Processing Real-Time Streams with Amazon Kinesis

 

Processing Real-Time Streams with Amazon Kinesis

Introduction

In today's data-driven world, the ability to process and analyze data in real time is crucial for businesses to make timely decisions and gain competitive advantages. Amazon Kinesis is a suite of services offered by Amazon Web Services (AWS) that makes it easy to collect, process, and analyze real-time streaming data so you can get timely insights and react quickly to new information.

What is Amazon Kinesis?

Amazon Kinesis is a scalable, fully managed service for real-time data streaming and analytics. It allows you to ingest massive volumes of data from hundreds of thousands of sources, process it in real time, and deliver it to various destinations for further analysis and storage.

Key Components

  • Kinesis Data Streams: Lets you create your own applications to handle data that’s coming in continuously (like a live stream). Imagine you have a website and you want to track every click in real-time. Kinesis Data Streams can collect all those click events so your application can process and analyze them as they happen.
  • Kinesis Data Firehose: Makes it easy to take the streaming data and send it directly to storage or analysis tools without much setup.
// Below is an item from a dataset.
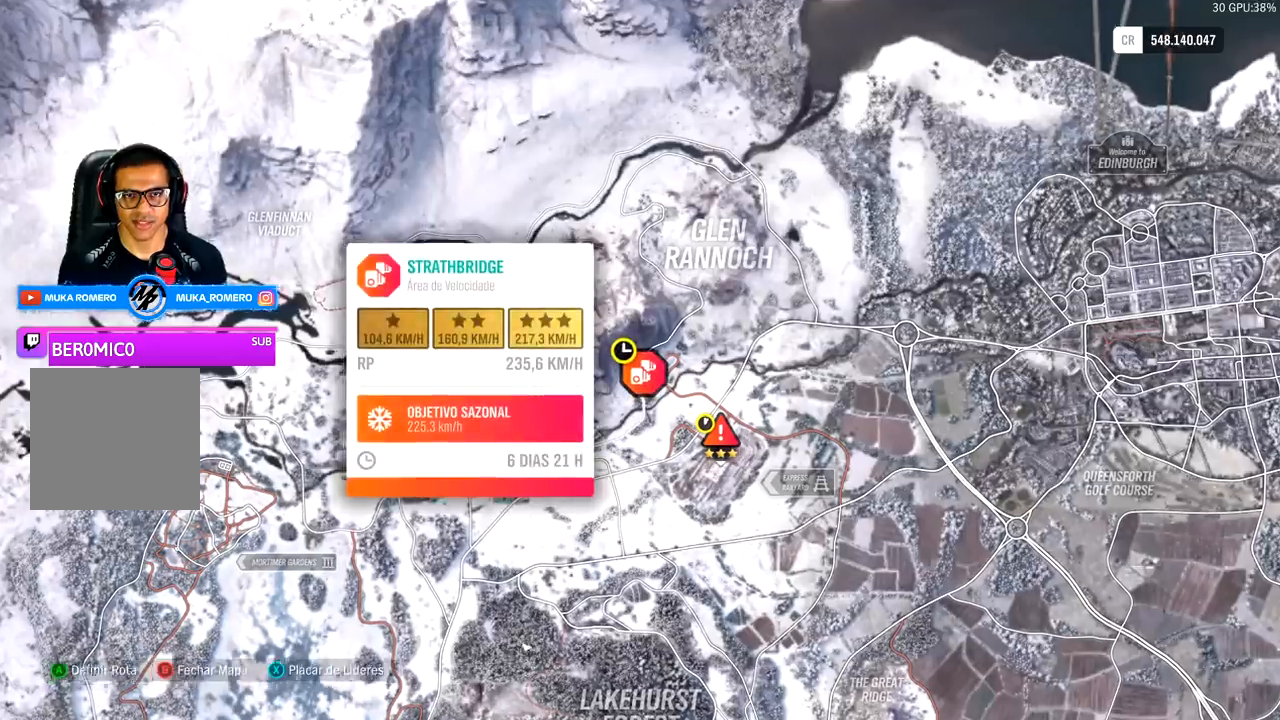
{"buttons": [], "left_stick": "center", "right_stick": "up", "events": []}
Using the same website, instead of building a custom app to handle clicks, Kinesis Data Firehose can automatically send all the click data to Amazon S3 (a storage service) or Amazon Redshift (a data warehouse) for you to store and analyze later.
  • Kinesis Data Analytics: Lets you analyze the streaming data in real-time using regular SQL queries, which are like the commands you use to manage databases.  If you want to monitor your website clicks and get instant reports on how many clicks you’re getting each minute, Kinesis Data Analytics can run SQL queries on the incoming data to provide those real-time insights.
  • Kinesis Video Streams: Allows you to securely send video from devices (like cameras) to AWS for things like analysis, machine learning, or storing the videos. If you have security cameras at different locations, Kinesis Video Streams can stream the video footage to AWS where you can analyze it for any unusual activity or use it to train a machine learning model to recognize specific events.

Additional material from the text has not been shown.